*PROBLEM STATEMENT*: Beginning at whichever line contains "步。不过，这只是所需最低金额的一半，并且没有要求各", reproduce each line of the records below word for word, ending with the last, and add nothing.

[RECORD SET — start]

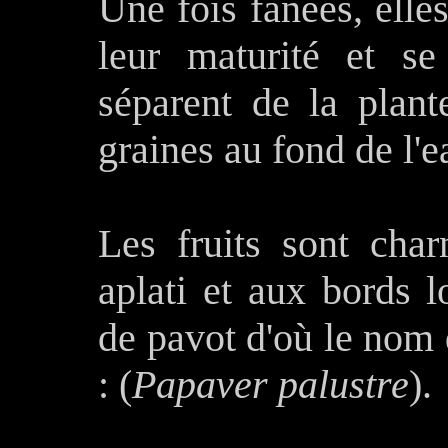
Une fois fanées, elle
leur maturité et se
séparent de la plante
graines au fond de l'e
Les fruits sont cha
aplati et aux bords 
de pavot d'où le nom
: (
Papaver palustre
).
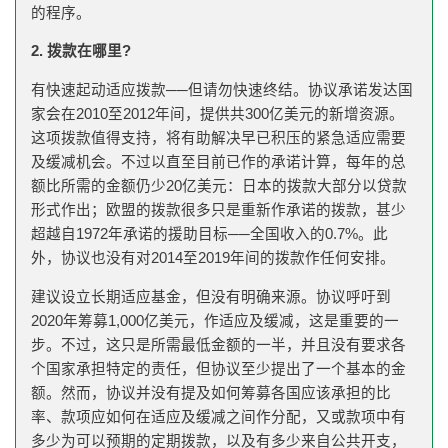
的程序。
2. 拨款在哪里?
有快速起动适应拨款──但请勿快速终结。协议承诺发达国
家会在2010至2012年间，提供共300亿美元的新增资源。
这项拨款值得支持，将有助解决早已积压的紧急适应需要
及缓减机会。不过以直至目前已作的承诺计算，每年的总
额比所需的金额仍少20亿美元：日本的拨款大部分以贷款
形式作出；欧盟的拨款很多只是重新作承诺的拨款，甚少
超越自1972年承诺的援助目标──全国收入的0.7%。此
外，协议也没有对2014至2019年间的拨款作任何安排。
建议设立长期适应基金，但没有明确来源。协议呼吁到
2020年筹募1,000亿美元，作适应及缓减，这是重要的一
步。不过，这只是所需最低金额的一半，并且没有要求各
个国家承担特定的责任，但协议至少提出了一个基本的金
额。然而，协议并没有提及如何筹募各国应该承担的比
率、款项应如何在适应及缓减之间作分配，又或款项中有
多少为可以预期的定期拨款，以及有多少来自公共开支，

[RECORD SET — finish]

*EXERCISE SOLUTION*:
步。不过，这只是所需最低金额的一半，并且没有要求各
个国家承担特定的责任，但协议至少提出了一个基本的金
额。然而，协议并没有提及如何筹募各国应该承担的比
率、款项应如何在适应及缓减之间作分配，又或款项中有
多少为可以预期的定期拨款，以及有多少来自公共开支，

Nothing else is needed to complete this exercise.